## Text extract
(cases where the petition was presented on or after 6 April 2010)
Transitional provisions for April 2010 Rules changes
The Insolvency (Amendment) Rules 2010 (IAR) came into force on 6 April 2010. For cases where the petition was presented on or after 6 April 2010 (unless in a company case there was a voluntary winding up resolution or certain administration proceedings prior to that date), the Rules described in this part will apply and the guidance and advice therein should be followed. Full details of the transitional provisions can be found in schedule 4 to the Insolvency (Amendment) Rules 2010 and a summary is available at Annex A. For the purposes of this part reference will only be made to the petition date in the transitional provisions.
For cases where the petition was presented before 6 April 2010 (or where any of the exceptions noted above apply), the Rules prior to the introduction of The Insolvency (Amendment) Rules 2010 will continue to apply and the guidance and advice in Technical Manual Chapter 16 Part 3 (issued August 2008) may be followed. This is attached at Annex B and has been renumbered consecutively (1, 2, 3 etc…) to avoid confusion with other paragraphs in this chapter.
Where it is necessary to use a place other than the official receiver’s office for the holding of meetings, consideration should be given to where the majority of the creditors (and, if relevant, the contributories) are situated. It should, however, only be necessary in exceptional cases to hold meetings away from the official receiver’s office. Where technology permits consideration can be given as to whether the convening of a remote meeting would be appropriate (see Part 12 for further information).
First meetings in the liquidation should usually be held on the same day, with the contributories’ meeting immediately following the creditors’ meeting. Unless the court otherwise directs, meetings must be commenced between 10 am and 4 pm on a business day [Note 1] [Note 2] [Note 3].

## Parts of the exercise
1 – Edit the insolvency rules text from "(cases where the" to "the transitional provisions." so that "petition" becomes "application".
2 – Carry the insolvency rules text forward, picking up after its final sentence.

## Stored data
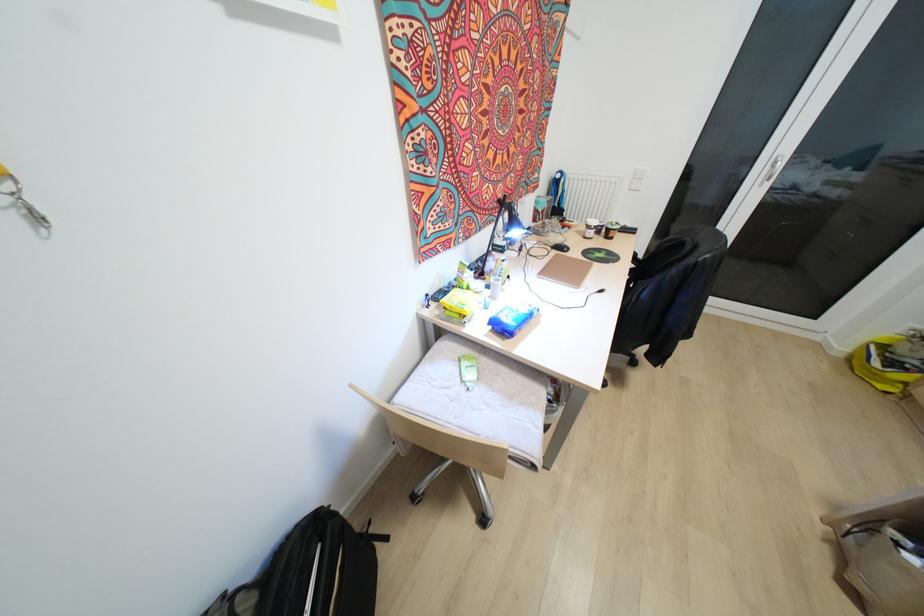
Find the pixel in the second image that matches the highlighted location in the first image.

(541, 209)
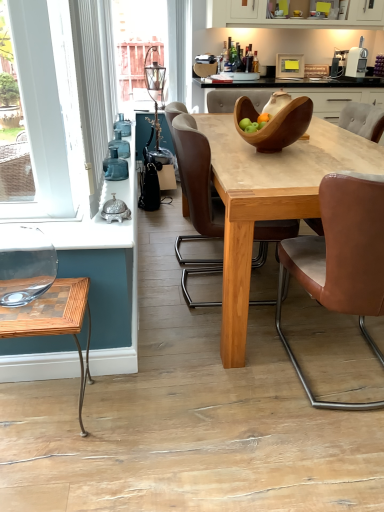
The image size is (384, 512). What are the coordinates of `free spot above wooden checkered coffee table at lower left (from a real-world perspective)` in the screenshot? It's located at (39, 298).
* * *
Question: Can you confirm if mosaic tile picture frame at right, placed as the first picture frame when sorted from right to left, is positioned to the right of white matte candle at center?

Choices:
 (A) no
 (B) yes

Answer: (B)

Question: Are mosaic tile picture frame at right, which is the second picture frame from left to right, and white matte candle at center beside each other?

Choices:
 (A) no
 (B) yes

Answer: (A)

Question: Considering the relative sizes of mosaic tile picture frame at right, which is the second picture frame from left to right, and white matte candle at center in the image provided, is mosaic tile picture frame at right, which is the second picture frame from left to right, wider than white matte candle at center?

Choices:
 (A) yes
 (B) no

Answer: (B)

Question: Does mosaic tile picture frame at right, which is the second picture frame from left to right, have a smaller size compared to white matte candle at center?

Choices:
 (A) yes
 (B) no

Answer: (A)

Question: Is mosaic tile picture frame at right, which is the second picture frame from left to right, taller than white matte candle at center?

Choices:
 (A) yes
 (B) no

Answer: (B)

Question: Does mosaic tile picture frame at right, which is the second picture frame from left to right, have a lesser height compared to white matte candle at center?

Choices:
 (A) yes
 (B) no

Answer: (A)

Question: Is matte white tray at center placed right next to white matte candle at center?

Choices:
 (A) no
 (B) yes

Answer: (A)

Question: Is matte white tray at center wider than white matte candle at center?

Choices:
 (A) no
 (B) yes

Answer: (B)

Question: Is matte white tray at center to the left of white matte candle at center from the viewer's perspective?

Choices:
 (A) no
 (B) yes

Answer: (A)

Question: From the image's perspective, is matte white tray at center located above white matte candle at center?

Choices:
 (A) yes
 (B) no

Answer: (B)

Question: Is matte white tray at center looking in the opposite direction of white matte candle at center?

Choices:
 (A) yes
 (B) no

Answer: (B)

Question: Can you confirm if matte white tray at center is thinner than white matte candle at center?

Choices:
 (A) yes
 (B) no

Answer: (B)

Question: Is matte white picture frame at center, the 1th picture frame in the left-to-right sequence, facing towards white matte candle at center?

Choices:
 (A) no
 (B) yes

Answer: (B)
...
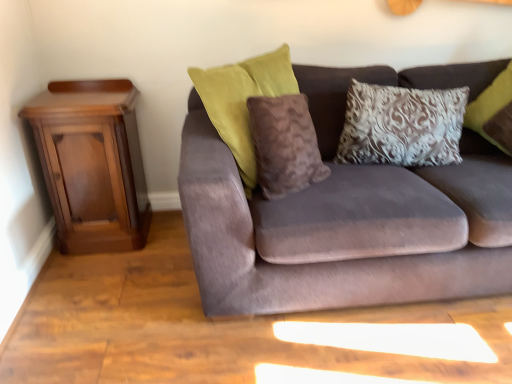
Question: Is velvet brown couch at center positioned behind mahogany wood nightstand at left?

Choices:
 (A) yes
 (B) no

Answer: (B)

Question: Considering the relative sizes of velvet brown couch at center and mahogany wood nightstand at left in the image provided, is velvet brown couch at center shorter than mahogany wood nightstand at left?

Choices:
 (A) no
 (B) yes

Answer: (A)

## The answers
1 –
(cases where the application was presented on or after 6 April 2010)
Transitional provisions for April 2010 Rules changes
The Insolvency (Amendment) Rules 2010 (IAR) came into force on 6 April 2010. For cases where the application was presented on or after 6 April 2010 (unless in a company case there was a voluntary winding up resolution or certain administration proceedings prior to that date), the Rules described in this part will apply and the guidance and advice therein should be followed. Full details of the transitional provisions can be found in schedule 4 to the Insolvency (Amendment) Rules 2010 and a summary is available at Annex A. For the purposes of this part reference will only be made to the application date in the transitional provisions.

2 –
With the implementation of the IAR 2010 the official receiver is no longer required to send a copy of the notice for first meeting to the court. Notices must be sent to the following:
In all cases the notice of first meetings must be published in the Gazette, and may be advertised in such other manner as the official receiver thinks fit. [Note 10] [Note 11]. The IAR 2010 specify standard contents for all gazette notices and other advertisements [Note 12]. When gazetting or advertising first meetings the notice must also contain further specified contents [Note 13] [Note 14]. The forms required for requesting publication of such notices are available within the Case Help Manual part ‘Publication of Insolvency Information. These forms should be completed fully so as to comply with the content requirements of the Rules.
Notice of a general meeting need not be given to the court.
The convenor of a general meeting is required to publish notice of the meeting in the Gazette and it may be advertised further at the discretion of the convenor [Note 15] [Note 16]. As with the requirements for first meetings, where gazetting or advertising of a general meeting is done the notice must also contain further specific contents [Note 17] [Note 18]. The forms required for requesting publication of such notices are available within the Case Help Manual part ‘Publication of Insolvency Information’. These forms should be completed fully so as to comply with the requirements of the Rules.
The provisions applying to first meetings also largely apply to general meetings summoned by the official receiver [Note 19] [Note 20] [Note 21] [Note 22] [Note 23]. Where any matter differs from that for first meetings throughout the remainder of this chapter, it is mentioned within the relevant paragraph.
Notices should be sent to all relevant parties, detailed in paragraph 16.26 above, at least 14 days before the date fixed for the meeting. [Note 24] [Note 25] The official receiver should also aim for the notice of first meetings to appear in the Gazette and, if appropriate, advertised (see Chapter 5) no less than 14 days before the meeting.
In calculating the 14 day notice period, official receivers should additionally take into account any service period applicable to the method of delivery used [Note 26] [Note 27] [Note 28]. Notices including, proofs and proxies for use by foreign creditors, or contributories, should be despatched as early as possible to allow extra time for their return prior to the meeting. Where the official receiver is aware of an overseas creditor having a fax number or e-mail address, it may be advisable for him/her to serve notice via this method. When sending documents by email the rules regarding electronic delivery apply (see paragraph 16.28A).
If the notices of meetings are served in accordance with the required time limits detailed above, any meeting held is presumed to have been duly summoned and held. This is not altered in the event that certain creditors or contributories have not received the notices [Note 29].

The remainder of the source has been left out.